Patent attorney Gene Quinn on his IPWatchdog blog acknowledged that it is relatively clear that MPHJ engaged in activities that earns itself the characterisation of a patent troll. But he chided New York Attorney General Schneiderman (right)  for his strong language about trolls that suggested it is condemnable to buy patents and enforce them at all.

“I’d rather take a far more nuanced position than did Attorney General Schneiderman,” said Quinn. “Unfortunately, in his announcement the attorney general goes too far. What he says means that virtually all patent owners are patent trolls. He also suggests that engaging in legal, authorised activity under the patent laws could subject one to investigation, which is obviously a dangerous precedent; one that is hardly necessary to justify what appear to be entirely appropriate actions taken against MPHJ.”

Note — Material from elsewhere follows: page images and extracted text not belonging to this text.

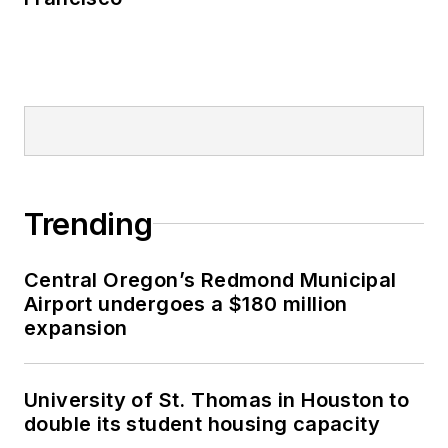
Trending
Central Oregon’s Redmond Municipal
Airport undergoes a $180 million
expansion
University of St. Thomas in Houston to
double its student housing capacity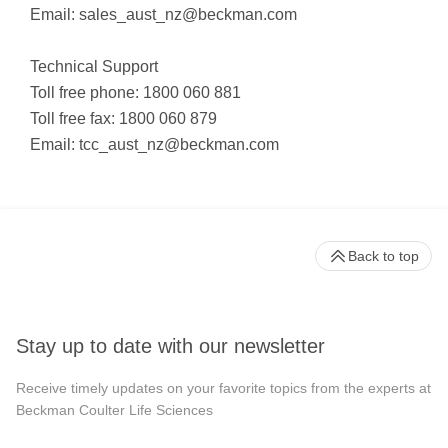
Email:
sales_aust_nz@beckman.com
Technical Support
Toll free phone: 1800 060 881
Toll free fax: 1800 060 879
Email:
tcc_aust_nz@beckman.com
Back to top
Stay up to date with our newsletter
Receive timely updates on your favorite topics from the experts at
Beckman Coulter Life Sciences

Similarly, Nebraska attorney general’s approach has drawn criticism. Bruce Berman, CEO of Brody Berman Associates, raised fears on the IP CloseUp blog that lawmakers may not separate the truly heinous from those merely acting in bad faith.

“I fear, however, that distinctions between NPEs and patent quality are not being made, and that legitimate, innovation-enhancing enforcement is likely to be thrown out with the bath water,” said Berman.

“Painting bad faith patent enforcers with the same brush as child pornographers and illicit drug makers is worrisome. You would hope that someone with good sense would step up and remind lawmakers that NPEs differ, and that MPHJ is the (rare) exception, and not the rule.”

With states taking more action against abuses, and Congress likely to pass legislation tackling patent litigation abuse, the heat is likely to be turned up on trolls throughout this year.